More than 5 years have passed since last update.

EmbulkでCloudtrailログをelasticsearchに放り込む

Last updated at 2015-04-26Posted at 2015-04-24

始めに

Embulkを使ってCloudtrailログをelasticsearchに放り込むのが便利だったのでので、やり方をまとめておきます。

準備

elasticsearchとkibanaをインストールしておく。手順は下記リンクなどを参考に。
- http://www.elasticsearch.org/download/
- http://www.elasticsearch.org/overview/kibana/installation/
elasticsearch上にマッピングを作成。kibanaで分析する場合は各フィールド適宜not_analyzed を指定する。今回は以下ののmappingを使用。

{
    "mappings": {
        "log": {
            "properties": {
                "eventName": {
                    "type": "string",
                    "index": "not_analyzed"
                },
                "eventSource": {
                    "type": "string",
                    "index": "not_analyzed"
                },
                "awsRegion": {
                    "type": "string",
                    "index": "not_analyzed"
                },
                "sourceIPAddress": {
                    "type": "string",
                    "index": "not_analyzed"
                },
                "errorCode": {
                    "type": "string",
                    "index": "not_analyzed"
                },
                "requestID": {
                    "type": "string",
                    "index": "not_analyzed"
                },
                "eventID": {
                    "type": "string",
                    "index": "not_analyzed"
                },
                "userType": {
                    "type": "string",
                    "index": "not_analyzed"
                },
                "userArn": {
                    "type": "string",
                    "index": "not_analyzed"
                },
                "userName": {
                    "type": "string",
                    "index": "not_analyzed"
                },
                "accesskeyid": {
                    "type": "string",
                    "index": "not_analyzed"
                },
                "userAgent": {
                    "type": "string",
                    "index": "not_analyzed"
                },
                "eventTime": {
                    "type": "date",
                    "format": "dateOptionalTime"
                },
                "errorMessage": {
                    "type": "string",
                    "index": "not_analyzed"
                }
            }
        }
    }
}

えんばるくる（Embulkの実行）

Embulkをインストールする。

$ curl –create-dirs. –o ~/.embulk/bin/embulk –L http://dl.embulk.org/embulk-latest.jar
$ chmod +x ~/.embulk/bin/embulk
$ echo 'export PATH="$HOME/.embulk/bin:$PATH"' >> ~/.bashrc
$ source ~/.bashrc

S3 input、json parser、elasticsearch output のプラグインをインストールする。

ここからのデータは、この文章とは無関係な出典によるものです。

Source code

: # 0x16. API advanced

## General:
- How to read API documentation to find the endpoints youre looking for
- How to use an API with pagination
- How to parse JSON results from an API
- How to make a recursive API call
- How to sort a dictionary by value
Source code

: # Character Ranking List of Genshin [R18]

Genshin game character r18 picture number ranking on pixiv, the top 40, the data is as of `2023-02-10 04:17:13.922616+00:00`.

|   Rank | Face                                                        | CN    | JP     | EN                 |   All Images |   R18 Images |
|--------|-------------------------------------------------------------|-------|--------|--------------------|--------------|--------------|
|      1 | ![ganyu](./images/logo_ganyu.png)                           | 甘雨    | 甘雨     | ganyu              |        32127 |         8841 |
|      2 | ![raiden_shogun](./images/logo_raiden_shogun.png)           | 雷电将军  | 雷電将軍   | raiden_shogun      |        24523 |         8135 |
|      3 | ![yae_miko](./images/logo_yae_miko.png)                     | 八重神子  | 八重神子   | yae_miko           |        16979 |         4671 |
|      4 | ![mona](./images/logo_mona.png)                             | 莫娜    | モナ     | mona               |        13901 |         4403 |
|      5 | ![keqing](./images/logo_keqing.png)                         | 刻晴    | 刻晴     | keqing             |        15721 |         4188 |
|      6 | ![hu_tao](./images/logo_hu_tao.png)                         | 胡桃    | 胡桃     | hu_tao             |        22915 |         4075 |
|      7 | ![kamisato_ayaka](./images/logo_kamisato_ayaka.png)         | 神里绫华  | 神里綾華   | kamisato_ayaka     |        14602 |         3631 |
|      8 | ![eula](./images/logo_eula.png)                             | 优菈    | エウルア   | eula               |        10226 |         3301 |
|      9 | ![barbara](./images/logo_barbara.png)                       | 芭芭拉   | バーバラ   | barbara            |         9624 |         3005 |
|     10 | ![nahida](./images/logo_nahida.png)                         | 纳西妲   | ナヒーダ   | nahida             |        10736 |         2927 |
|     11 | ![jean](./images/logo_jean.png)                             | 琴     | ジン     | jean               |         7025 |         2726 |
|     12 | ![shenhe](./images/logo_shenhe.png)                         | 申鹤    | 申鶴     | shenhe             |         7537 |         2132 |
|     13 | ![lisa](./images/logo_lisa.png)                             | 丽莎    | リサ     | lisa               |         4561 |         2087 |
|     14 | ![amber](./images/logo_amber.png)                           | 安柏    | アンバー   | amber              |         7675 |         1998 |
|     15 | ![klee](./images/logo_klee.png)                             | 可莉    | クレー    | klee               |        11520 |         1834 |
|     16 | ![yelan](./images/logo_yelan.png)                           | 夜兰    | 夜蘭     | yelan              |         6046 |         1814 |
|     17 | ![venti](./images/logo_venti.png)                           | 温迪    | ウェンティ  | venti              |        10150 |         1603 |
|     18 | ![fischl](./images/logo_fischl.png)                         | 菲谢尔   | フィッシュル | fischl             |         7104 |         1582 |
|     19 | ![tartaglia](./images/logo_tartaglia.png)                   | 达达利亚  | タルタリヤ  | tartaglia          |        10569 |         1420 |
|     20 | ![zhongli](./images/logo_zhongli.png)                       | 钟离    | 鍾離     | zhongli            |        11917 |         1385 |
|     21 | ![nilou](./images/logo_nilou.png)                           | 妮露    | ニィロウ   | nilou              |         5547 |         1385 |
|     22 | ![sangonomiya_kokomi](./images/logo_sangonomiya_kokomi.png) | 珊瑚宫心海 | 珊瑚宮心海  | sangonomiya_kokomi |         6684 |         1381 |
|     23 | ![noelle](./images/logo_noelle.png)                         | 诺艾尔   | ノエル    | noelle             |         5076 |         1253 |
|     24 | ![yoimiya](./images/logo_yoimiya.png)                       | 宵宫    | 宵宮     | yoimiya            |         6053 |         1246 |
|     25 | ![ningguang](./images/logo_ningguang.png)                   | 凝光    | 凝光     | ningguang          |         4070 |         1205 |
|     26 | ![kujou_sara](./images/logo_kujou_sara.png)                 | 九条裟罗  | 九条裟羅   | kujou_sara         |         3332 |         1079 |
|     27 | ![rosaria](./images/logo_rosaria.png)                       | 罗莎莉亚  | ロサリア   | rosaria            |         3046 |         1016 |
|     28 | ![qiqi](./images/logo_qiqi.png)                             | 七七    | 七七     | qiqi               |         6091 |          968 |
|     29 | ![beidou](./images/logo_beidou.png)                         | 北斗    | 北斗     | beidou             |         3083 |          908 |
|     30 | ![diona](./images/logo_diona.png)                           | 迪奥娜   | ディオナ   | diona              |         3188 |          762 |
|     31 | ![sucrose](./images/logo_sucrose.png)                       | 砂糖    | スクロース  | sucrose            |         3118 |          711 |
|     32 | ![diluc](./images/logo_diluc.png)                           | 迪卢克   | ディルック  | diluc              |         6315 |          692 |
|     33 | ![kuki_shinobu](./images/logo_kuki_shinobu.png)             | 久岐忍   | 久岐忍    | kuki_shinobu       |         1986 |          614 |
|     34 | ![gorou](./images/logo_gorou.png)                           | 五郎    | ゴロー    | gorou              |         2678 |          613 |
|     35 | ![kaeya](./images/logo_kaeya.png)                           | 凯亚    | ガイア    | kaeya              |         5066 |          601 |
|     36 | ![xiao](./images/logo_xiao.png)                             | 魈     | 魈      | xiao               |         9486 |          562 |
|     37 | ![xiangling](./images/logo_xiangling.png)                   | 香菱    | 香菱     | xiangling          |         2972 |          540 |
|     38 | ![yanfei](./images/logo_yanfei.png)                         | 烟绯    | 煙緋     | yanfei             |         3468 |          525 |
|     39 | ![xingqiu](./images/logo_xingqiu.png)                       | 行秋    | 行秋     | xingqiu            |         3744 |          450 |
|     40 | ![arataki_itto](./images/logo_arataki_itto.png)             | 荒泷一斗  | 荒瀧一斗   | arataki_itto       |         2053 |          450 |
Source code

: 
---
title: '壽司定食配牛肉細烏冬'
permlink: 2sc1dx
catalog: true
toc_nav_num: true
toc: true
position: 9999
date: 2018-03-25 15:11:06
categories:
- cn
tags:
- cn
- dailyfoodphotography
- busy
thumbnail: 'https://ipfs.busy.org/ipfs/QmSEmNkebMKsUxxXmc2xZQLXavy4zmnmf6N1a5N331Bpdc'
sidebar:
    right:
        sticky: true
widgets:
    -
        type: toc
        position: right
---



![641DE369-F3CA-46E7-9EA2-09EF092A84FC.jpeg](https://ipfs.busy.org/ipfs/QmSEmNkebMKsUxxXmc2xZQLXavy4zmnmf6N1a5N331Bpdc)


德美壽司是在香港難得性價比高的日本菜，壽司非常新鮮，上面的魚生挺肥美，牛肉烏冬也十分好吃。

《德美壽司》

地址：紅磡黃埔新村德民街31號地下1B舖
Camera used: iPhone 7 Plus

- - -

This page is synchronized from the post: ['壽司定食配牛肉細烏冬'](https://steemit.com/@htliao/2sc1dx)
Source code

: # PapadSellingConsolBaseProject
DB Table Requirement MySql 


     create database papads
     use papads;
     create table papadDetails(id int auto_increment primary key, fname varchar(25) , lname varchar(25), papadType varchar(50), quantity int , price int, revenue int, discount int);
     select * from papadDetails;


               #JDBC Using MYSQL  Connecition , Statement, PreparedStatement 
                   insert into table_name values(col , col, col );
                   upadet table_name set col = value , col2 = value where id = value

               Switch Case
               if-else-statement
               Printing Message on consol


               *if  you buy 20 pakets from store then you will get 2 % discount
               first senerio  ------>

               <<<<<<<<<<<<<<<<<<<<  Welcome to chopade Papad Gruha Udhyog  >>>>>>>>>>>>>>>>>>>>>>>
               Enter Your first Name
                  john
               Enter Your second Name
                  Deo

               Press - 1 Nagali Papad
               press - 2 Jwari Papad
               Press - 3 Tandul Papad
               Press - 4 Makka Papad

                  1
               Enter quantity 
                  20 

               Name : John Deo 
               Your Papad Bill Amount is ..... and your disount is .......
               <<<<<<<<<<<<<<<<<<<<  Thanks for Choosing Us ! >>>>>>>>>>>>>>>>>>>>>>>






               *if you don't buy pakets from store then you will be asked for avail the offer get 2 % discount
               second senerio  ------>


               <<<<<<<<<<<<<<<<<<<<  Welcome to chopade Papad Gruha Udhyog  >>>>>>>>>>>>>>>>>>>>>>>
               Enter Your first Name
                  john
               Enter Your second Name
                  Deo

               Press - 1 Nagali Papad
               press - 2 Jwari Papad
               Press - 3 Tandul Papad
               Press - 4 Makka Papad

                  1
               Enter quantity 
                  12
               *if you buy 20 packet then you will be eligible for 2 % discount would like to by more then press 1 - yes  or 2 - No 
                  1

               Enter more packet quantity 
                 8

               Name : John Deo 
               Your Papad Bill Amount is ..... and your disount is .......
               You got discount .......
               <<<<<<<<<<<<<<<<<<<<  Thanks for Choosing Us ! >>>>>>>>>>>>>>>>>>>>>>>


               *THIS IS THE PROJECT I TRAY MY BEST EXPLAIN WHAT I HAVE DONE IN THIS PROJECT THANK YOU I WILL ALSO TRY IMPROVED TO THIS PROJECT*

$ embulk gem install embulk-input-s3
$ embulk gem install embulk-output-elasticsearch
$ embulk gem install embulk-parser-json

設定ファイルを書く。

in:
  type: s3
  bucket: <bucket name>
  path_prefix: <path to cloudtrail log>
  endpoint: <s3 region endpoint>
  access_key_id: <access key>
  secret_access_key: <secret key>
  decoders:
  - {type: gzip}
  parser: 
    type: json
    root: $.Records
    schema:
      - {name: eventName, type: string}
      - {name: eventSource, type: string}
      - {name: awsRegion, type: string}
      - {name: sourceIPAddress, type: string}
      - {name: eventTime, type: string}
      - {name: requestID, type: string}
      - {name: eventID, type: string}
      - {name: userType, path: userIdentity.type, type: string}
      - {name: userArn, path: userIdentity.arn, type: string}
      - {name: userName, path: userIdentity.userName, type: string}
      - {name: accesskeyid, path: userIdentity.accessKeyId, type: string}
      - {name: userAgent, type: string}
      - {name: errorCode, type: string}
      - {name: errorMessage, type: string}
out: 
  type: elasticsearch
  cluster_name: <clustername>
  nodes:
    - {host: "localhost", port: 9300}
  index: cloudtrail
  index_type: log

previewコマンドでinput側のdry-runができる。